**Job item:**
Print the data exactly as it appears, keeping every word.

== == ==

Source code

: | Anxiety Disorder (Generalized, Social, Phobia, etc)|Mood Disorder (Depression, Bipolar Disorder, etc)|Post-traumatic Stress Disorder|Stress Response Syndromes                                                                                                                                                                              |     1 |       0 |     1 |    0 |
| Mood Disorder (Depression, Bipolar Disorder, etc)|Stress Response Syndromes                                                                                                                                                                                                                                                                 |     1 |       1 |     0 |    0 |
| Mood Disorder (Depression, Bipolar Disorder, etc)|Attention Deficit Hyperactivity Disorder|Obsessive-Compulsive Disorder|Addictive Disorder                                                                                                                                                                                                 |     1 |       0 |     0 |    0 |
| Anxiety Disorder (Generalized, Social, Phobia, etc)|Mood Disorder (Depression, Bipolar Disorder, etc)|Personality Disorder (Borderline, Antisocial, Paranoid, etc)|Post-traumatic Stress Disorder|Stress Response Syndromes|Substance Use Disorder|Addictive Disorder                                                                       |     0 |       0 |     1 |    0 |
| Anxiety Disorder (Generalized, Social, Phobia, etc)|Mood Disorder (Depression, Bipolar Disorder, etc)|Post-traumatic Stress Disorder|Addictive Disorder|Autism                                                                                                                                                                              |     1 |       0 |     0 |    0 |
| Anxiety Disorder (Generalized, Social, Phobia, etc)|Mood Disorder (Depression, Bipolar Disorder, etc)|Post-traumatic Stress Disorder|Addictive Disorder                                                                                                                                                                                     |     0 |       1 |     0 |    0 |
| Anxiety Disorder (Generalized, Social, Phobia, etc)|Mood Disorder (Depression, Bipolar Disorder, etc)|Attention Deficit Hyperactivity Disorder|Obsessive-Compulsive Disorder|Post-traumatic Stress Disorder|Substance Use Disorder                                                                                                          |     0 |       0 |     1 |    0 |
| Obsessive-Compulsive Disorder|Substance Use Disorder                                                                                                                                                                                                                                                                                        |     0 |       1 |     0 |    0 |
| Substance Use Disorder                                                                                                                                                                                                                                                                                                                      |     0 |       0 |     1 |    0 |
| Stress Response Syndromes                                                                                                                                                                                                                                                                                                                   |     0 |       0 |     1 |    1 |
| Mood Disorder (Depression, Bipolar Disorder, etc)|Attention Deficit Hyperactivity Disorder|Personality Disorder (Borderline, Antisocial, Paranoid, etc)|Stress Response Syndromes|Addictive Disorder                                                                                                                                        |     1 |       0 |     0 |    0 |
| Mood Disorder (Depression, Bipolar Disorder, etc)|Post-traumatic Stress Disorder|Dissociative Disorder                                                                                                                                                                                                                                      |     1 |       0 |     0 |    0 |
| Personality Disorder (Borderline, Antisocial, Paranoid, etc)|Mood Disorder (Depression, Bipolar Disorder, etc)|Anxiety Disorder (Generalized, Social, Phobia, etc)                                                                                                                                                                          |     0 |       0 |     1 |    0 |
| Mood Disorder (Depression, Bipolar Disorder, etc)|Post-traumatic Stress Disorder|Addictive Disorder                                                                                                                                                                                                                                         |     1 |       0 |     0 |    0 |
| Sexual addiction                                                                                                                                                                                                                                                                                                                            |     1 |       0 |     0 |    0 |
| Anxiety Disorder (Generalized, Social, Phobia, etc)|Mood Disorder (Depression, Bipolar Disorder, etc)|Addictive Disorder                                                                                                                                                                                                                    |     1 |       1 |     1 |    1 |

== == ==

**Result of this task:**
Source code

: | Anxiety Disorder (Generalized, Social, Phobia, etc)|Mood Disorder (Depression, Bipolar Disorder, etc)|Post-traumatic Stress Disorder|Stress Response Syndromes                                                                                                                                                                              |     1 |       0 |     1 |    0 |
| Mood Disorder (Depression, Bipolar Disorder, etc)|Stress Response Syndromes                                                                                                                                                                                                                                                                 |     1 |       1 |     0 |    0 |
| Mood Disorder (Depression, Bipolar Disorder, etc)|Attention Deficit Hyperactivity Disorder|Obsessive-Compulsive Disorder|Addictive Disorder                                                                                                                                                                                                 |     1 |       0 |     0 |    0 |
| Anxiety Disorder (Generalized, Social, Phobia, etc)|Mood Disorder (Depression, Bipolar Disorder, etc)|Personality Disorder (Borderline, Antisocial, Paranoid, etc)|Post-traumatic Stress Disorder|Stress Response Syndromes|Substance Use Disorder|Addictive Disorder                                                                       |     0 |       0 |     1 |    0 |
| Anxiety Disorder (Generalized, Social, Phobia, etc)|Mood Disorder (Depression, Bipolar Disorder, etc)|Post-traumatic Stress Disorder|Addictive Disorder|Autism                                                                                                                                                                              |     1 |       0 |     0 |    0 |
| Anxiety Disorder (Generalized, Social, Phobia, etc)|Mood Disorder (Depression, Bipolar Disorder, etc)|Post-traumatic Stress Disorder|Addictive Disorder                                                                                                                                                                                     |     0 |       1 |     0 |    0 |
| Anxiety Disorder (Generalized, Social, Phobia, etc)|Mood Disorder (Depression, Bipolar Disorder, etc)|Attention Deficit Hyperactivity Disorder|Obsessive-Compulsive Disorder|Post-traumatic Stress Disorder|Substance Use Disorder                                                                                                          |     0 |       0 |     1 |    0 |
| Obsessive-Compulsive Disorder|Substance Use Disorder                                                                                                                                                                                                                                                                                        |     0 |       1 |     0 |    0 |
| Substance Use Disorder                                                                                                                                                                                                                                                                                                                      |     0 |       0 |     1 |    0 |
| Stress Response Syndromes                                                                                                                                                                                                                                                                                                                   |     0 |       0 |     1 |    1 |
| Mood Disorder (Depression, Bipolar Disorder, etc)|Attention Deficit Hyperactivity Disorder|Personality Disorder (Borderline, Antisocial, Paranoid, etc)|Stress Response Syndromes|Addictive Disorder                                                                                                                                        |     1 |       0 |     0 |    0 |
| Mood Disorder (Depression, Bipolar Disorder, etc)|Post-traumatic Stress Disorder|Dissociative Disorder                                                                                                                                                                                                                                      |     1 |       0 |     0 |    0 |
| Personality Disorder (Borderline, Antisocial, Paranoid, etc)|Mood Disorder (Depression, Bipolar Disorder, etc)|Anxiety Disorder (Generalized, Social, Phobia, etc)                                                                                                                                                                          |     0 |       0 |     1 |    0 |
| Mood Disorder (Depression, Bipolar Disorder, etc)|Post-traumatic Stress Disorder|Addictive Disorder                                                                                                                                                                                                                                         |     1 |       0 |     0 |    0 |
| Sexual addiction                                                                                                                                                                                                                                                                                                                            |     1 |       0 |     0 |    0 |
| Anxiety Disorder (Generalized, Social, Phobia, etc)|Mood Disorder (Depression, Bipolar Disorder, etc)|Addictive Disorder                                                                                                                                                                                                                    |     1 |       1 |     1 |    1 |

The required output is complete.